Postwar financial reconstruction is reflected in the papers of economists such as Friedrich von Hayek, Milton Friedman, and other members of the Mont Pèlerin Society. Theories of freedom are articulated in the papers of the British philosopher of Austrian background Sir Karl Popper and the American philosopher Sidney Hook. Other major areas of interest include the history of the nuclear age, with the papers of various members of the Nuclear Regulatory Commission, including Dixy Lee Ray. Education policy became another major collecting interest, with the collections assembled by Paul and Jean Hanna. Active collecting of election campaign materials shows the workings of democracy in various parts of the world such as postapartheid Africa and postcommunist Eastern Europe and Russia. The Hoover Institution Archives has continued its tradition of saving the history of political victims by securing the records of such organizations as the International Rescue Committee. At another level, its effort to microfilm the Archives of the Soviet Communist Party and the Soviet State in Moscow yielded eleven thousand reels of official Soviet documents, many of which are not easily available to researchers in Russia.

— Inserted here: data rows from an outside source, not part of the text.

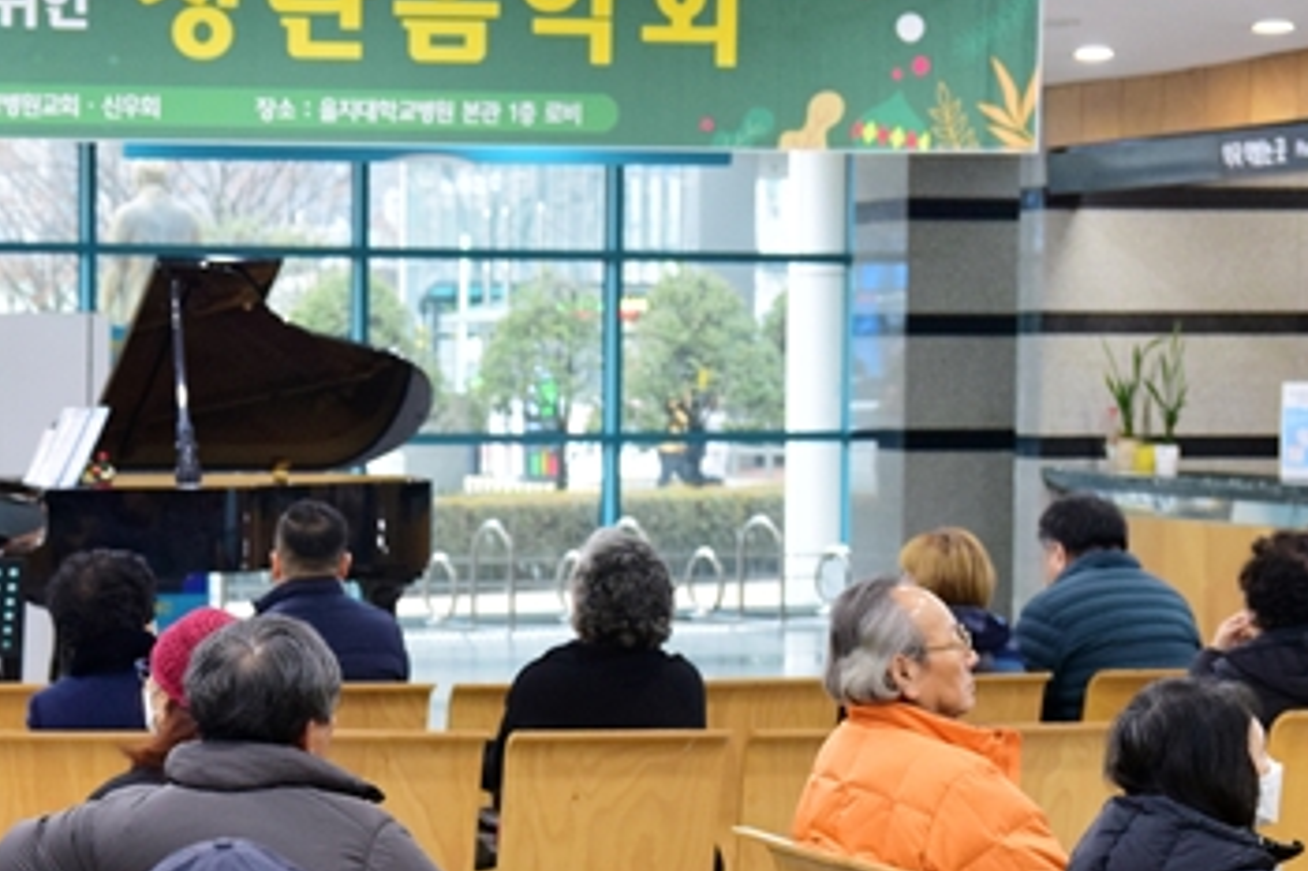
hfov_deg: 19.7
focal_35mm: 103
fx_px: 3740
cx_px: 325
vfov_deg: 13.3
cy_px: 587
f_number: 4.5
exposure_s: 1/80
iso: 1250
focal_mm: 40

Major American political figures who contributed collections include extensive papers from members of Congress such as Paul N. McCloskey and S. I. Hayakawa. The papers of George P. Shultz provide a panorama of high-level policymaking and diplomacy.

Present Day

Color photograph of researcher working in the Hoover reading room

In all there are more than six thousand separate collections in the Hoover Institution Archives, including millions of individual documents from the entire range of twentieth-century history and politics around the world. Detailed descriptions of the histories and major collections of each curatorial area are available for Africa, the Americas, East Asia, Europe, the Middle East, and Russia/Commonwealth of Independent States. Some of the most heavily used collections are the subject files on specific countries as compiled by the area curators. The poster collection is also extensively used and supplies images for documentaries, book jackets, and a growing body of work on political iconography. All this material is stored in more than 100,000 boxes and made available for use in the Hoover Institution Archives reading room.

The political themes identified by the pioneering collectors in 1919 proved to be of immense importance to scholars throughout the twentieth century. It is no longer possible to track all of the articles, books, and films that have used materials from the Hoover Institution Archives. Some have become classics, such as Barbara Tuchman's Stilwell and the American Experience in China and William Shirer's Rise and Fall of the Third Reich. Recent examples of well-received books that mine the institution's resources include The Russians in Germany by Norman Naimark and Germany Unified and Europe Transformed by Philip Zelikow and Condoleezza Rice. Countless television documentaries in the past twenty years have utilized film footage of the Russian Revolution from the Herman Axelbank collection. A large number of Stanford University classes attend research workshops sponsored by the archives to understand the methodology of original archival research.

Current collecting efforts are in place to anticipate new research trends in areas of dramatic social change. The rubrics outlined by Herbert Hoover, "war, revolution, and peace," have proved to be central to the modern experience. Although areas of collecting necessarily shift, the purpose of the records in the Hoover Institution Archives remains the same: "to promote peace."